The purpose of your home's main electrical panel is to distribute the mains electricity entering your house into individual branch circuits. Depending on the design of your home's electrical system, each branch may supply power to one or more rooms. In some cases, a branch may be dedicated to a single appliance as well. Each of the branch circuits has its own circuit breaker within the main electrical panel. A subpanel is simply a smaller "child" service panel which branches from the main panel and provides a single point of origin for multiple branch circuits.
Note that subpanels are still part of the home's main electrical system. The subpanel is fed by a circuit in the main panel, so metering for branch circuits that originate with the subpanel is still on the home's main circuit. For separate metering (such as might be desirable for rental units), additional steps are necessary. Instead, subpanels are typically used in a few different scenarios for single-family homes.
Additions May Require a New Subpanel
It is typical to install a subpanel for an addition if there is no longer physical space available in the main panel for the new branch circuits. Replacing the main service panel can be a significantly more expensive and disruptive job than simply adding a new subpanel, so this upgrade commonly allows homeowners to save some money. Although adding additional branch circuits to the main panel is still preferable if possible, the use of a subpanel does allow the addition's electrical circuits to be cleanly separated from those used for the rest of the house.

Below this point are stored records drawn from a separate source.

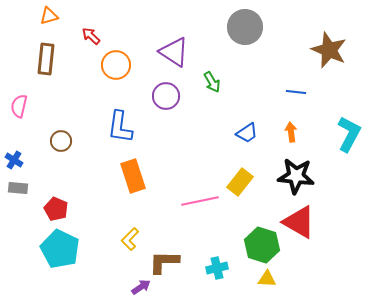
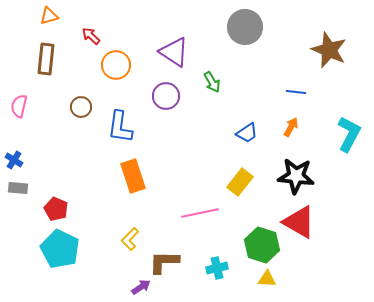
orange arrow: moved 5 px up; rotated 36 degrees clockwise
brown circle: moved 20 px right, 34 px up
pink line: moved 12 px down
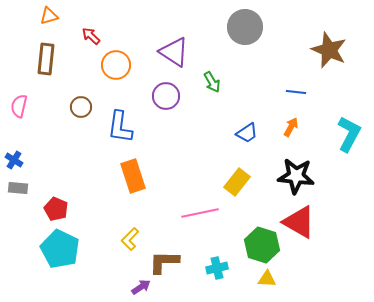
yellow rectangle: moved 3 px left
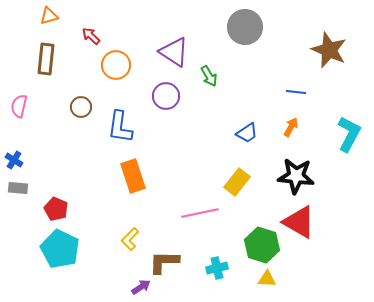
green arrow: moved 3 px left, 6 px up
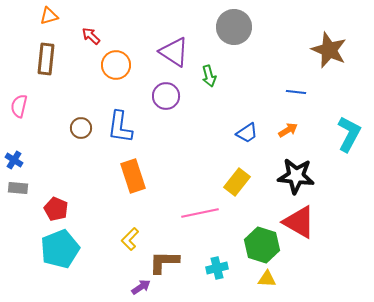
gray circle: moved 11 px left
green arrow: rotated 15 degrees clockwise
brown circle: moved 21 px down
orange arrow: moved 3 px left, 3 px down; rotated 30 degrees clockwise
cyan pentagon: rotated 24 degrees clockwise
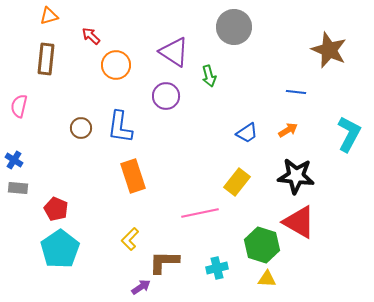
cyan pentagon: rotated 12 degrees counterclockwise
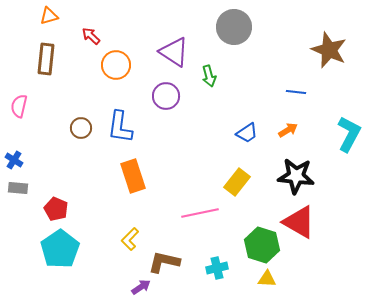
brown L-shape: rotated 12 degrees clockwise
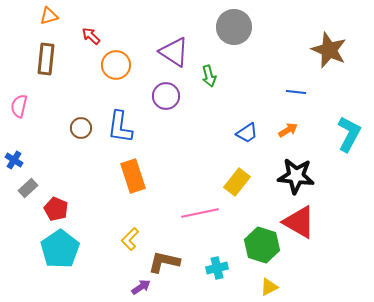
gray rectangle: moved 10 px right; rotated 48 degrees counterclockwise
yellow triangle: moved 2 px right, 8 px down; rotated 30 degrees counterclockwise
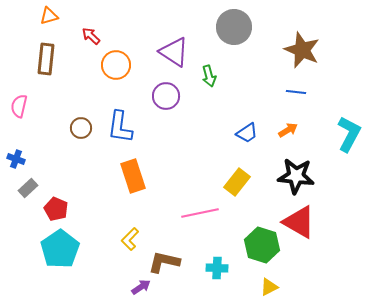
brown star: moved 27 px left
blue cross: moved 2 px right, 1 px up; rotated 12 degrees counterclockwise
cyan cross: rotated 15 degrees clockwise
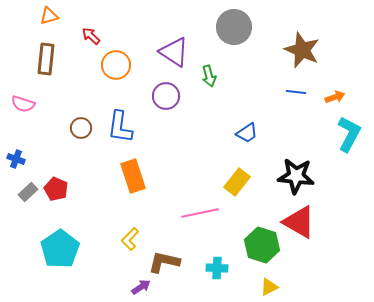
pink semicircle: moved 4 px right, 2 px up; rotated 85 degrees counterclockwise
orange arrow: moved 47 px right, 33 px up; rotated 12 degrees clockwise
gray rectangle: moved 4 px down
red pentagon: moved 20 px up
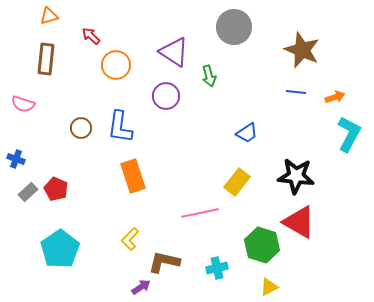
cyan cross: rotated 15 degrees counterclockwise
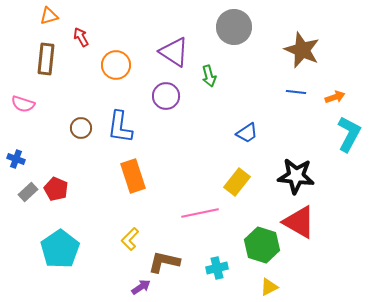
red arrow: moved 10 px left, 1 px down; rotated 18 degrees clockwise
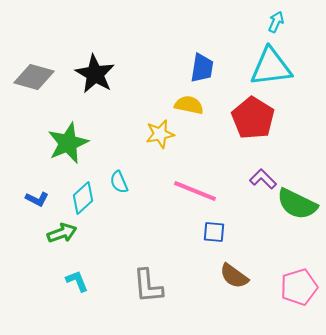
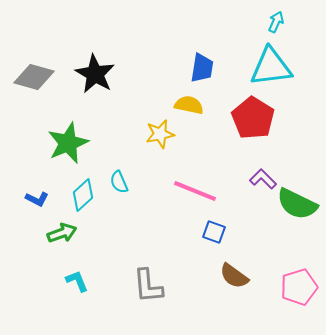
cyan diamond: moved 3 px up
blue square: rotated 15 degrees clockwise
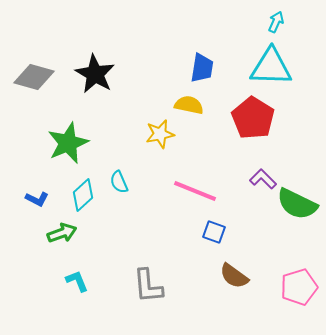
cyan triangle: rotated 9 degrees clockwise
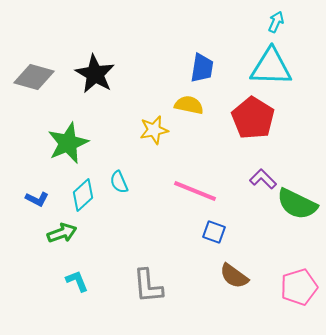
yellow star: moved 6 px left, 4 px up
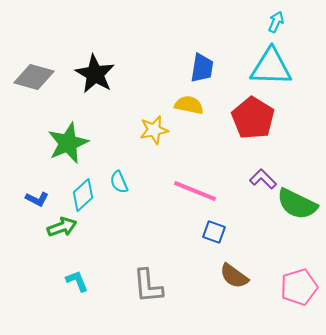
green arrow: moved 6 px up
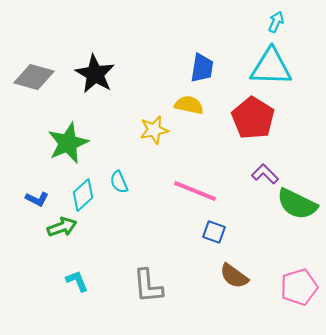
purple L-shape: moved 2 px right, 5 px up
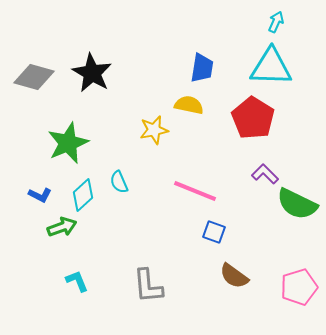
black star: moved 3 px left, 1 px up
blue L-shape: moved 3 px right, 4 px up
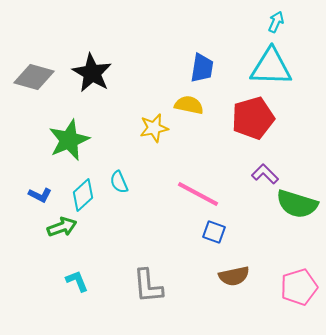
red pentagon: rotated 24 degrees clockwise
yellow star: moved 2 px up
green star: moved 1 px right, 3 px up
pink line: moved 3 px right, 3 px down; rotated 6 degrees clockwise
green semicircle: rotated 9 degrees counterclockwise
brown semicircle: rotated 48 degrees counterclockwise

Separate Areas May Not Have Access to the Main Panel
Although subpanels alone are not sufficient to separate your electrical needs for a rental unit, there may be situations where accessing the main panel is difficult. One example would be if your home includes an in-law apartment or other separate living space that is still billed with your home's regular electrical service. In these cases, a subpanel inside the separate living space makes sense so that its occupant does not need to have access to the main panel in the event that a breaker trips. Adding a subpanel in this situation also makes it significantly easier to add separately metered service later should you decide to use the extra space as a rental unit.
Subpanels Can Reduce Overcrowding in the Main Panel
Finally, subpanels are sometimes added as a way to deal with an overcrowded main service panel. Overcrowding is not necessarily a hazard in and of itself, but too many branch circuits on a single panel may sometimes create a hazard or a local code violation. These issues are usually discovered by electricians when performing some other service on the panel, and the addition of a subpanel can be a cost-effective way to mitigate the problem. By moving one or more of the existing branch circuits to a subpanel, the wiring in the main panel can be cleaned up and brought back into code.